WHO MAY APPLY:  This vacancy is open to current permanent (career/career-conditional appointments) employees of the Food and Drug Administration (FDA) ONLY.  Current FDA employees serving under a Schedule-A OR VRA appointment are eligible for consideration. Title 42 employees not eligible for reinstatement will not be considered. 

YOU MUST SUBMIT YOUR SF-50 (Notification of Personnel Action)

Current FDA Commissioned Corps Officers interested in performing the duties of this position within the Commissioned Corps may apply online to this announcement.  Candidates will be referred to the selecting official as Commissioned Corps (CC) personnel and not as candidates for conversion to a permanent career or career-conditional appointment.

LOCATION:  This position is located in the Food and Drug Administration, Office of Global Regulatory Operations and Policy, Office of Regulatory Affairs, Office of Policy and Risk Management located in Montgomery County, Maryland.

   

The salary listed in the vacancy announcement includes the geographical locality pay. 

TYPE OF POSITION: This position is being filled on a full-time, permanent basis.
PROMOTION POTENTIAL: This is a career-ladder position; GS-13 is the full performance level.
Additional selections may be made from this announcement.

Duties

The incumbent of this position serves as a regulations and regulatory policy analyst in the Office of Regulatory Affairs (ORA).   The incumbent assumes primary responsibility for ensuring that regulations and policies developed in the assigned areas are consistent with statutory requirements and existing policy, their need is justified, and that adequate scientific and medical reviews have been completed.

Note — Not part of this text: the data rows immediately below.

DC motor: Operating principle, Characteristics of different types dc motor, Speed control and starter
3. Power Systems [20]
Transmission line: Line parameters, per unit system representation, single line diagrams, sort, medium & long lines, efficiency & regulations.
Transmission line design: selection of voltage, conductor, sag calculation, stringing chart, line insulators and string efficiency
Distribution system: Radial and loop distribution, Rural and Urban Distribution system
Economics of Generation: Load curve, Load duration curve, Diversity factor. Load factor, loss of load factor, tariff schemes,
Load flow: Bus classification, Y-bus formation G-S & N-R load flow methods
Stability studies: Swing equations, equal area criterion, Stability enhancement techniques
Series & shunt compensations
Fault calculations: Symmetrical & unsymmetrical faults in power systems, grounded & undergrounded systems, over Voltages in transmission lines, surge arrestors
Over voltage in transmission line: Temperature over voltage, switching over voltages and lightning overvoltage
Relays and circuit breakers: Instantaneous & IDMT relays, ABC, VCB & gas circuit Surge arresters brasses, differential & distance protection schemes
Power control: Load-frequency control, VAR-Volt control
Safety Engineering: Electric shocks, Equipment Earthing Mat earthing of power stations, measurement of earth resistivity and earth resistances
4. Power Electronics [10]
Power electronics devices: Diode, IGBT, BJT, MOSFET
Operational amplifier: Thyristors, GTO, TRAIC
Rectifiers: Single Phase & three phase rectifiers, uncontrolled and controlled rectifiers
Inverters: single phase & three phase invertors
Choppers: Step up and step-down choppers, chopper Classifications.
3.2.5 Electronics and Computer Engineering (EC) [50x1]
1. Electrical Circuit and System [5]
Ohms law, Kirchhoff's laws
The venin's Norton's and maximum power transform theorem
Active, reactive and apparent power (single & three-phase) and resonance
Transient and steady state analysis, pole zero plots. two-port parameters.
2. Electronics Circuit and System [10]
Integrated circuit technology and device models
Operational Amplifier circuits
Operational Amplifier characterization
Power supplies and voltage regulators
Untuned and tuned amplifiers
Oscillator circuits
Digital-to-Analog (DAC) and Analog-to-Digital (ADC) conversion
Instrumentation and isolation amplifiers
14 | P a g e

At the full performance level, the incumbent performs duties that include resolving a broad range of issues concerning the application of any of FDA's enabling legislation, pertinent regulations, and/or general legislation affecting the operation of the Federal government.   Assignments involve researching regulatory issues and revising existing or creating new policies and regulations.   Major duties include:

      Develops policies and programs involving complex and high priority matters affecting the all program areas within regulation of the Office’s program responsibility.   Drafts or critically reviews documents embodying policy and program proposals and decisions on these products.

·     Serves as a regulatory expert in matters related to his/her area of responsibility and is frequently called on to advise others, both internal and external to FDA, concerning FDA statutes, regulation, and policy. 

     Drafts or reviews proposals for new regulations and policy statements involving his or her area of regulatory expertise.   These regulations and policy statements often result from the need to implement new legislation or from new interpretations of existing legislation.

      Reviews, summarizes, and drafts responses to all public comments received on proposed regulations; recommends adoption or rejection of counter-proposals contained in comments and objections; drafts final regulations.

      Reviews petitions raising issues that affect a segment of the regulated industry as well as those that pertain to the marketing status of individual products.   Develops a course of action and drafts responses to such petitions.

      Prepares replies to correspondence from the regulated community and other interested persons on issues that affect one or more portions of the regulated industry are industry-wide in scope or have broad health implications and that concern precedent setting interpretations of FDA policy.

·     May make presentations at conferences and professional meetings before the regulated industry, clinical investigators, and the medical/scientific community on the applicable regulations and policies.

Duties at the trainee levels will be selected by the supervisor and will be developmental in nature.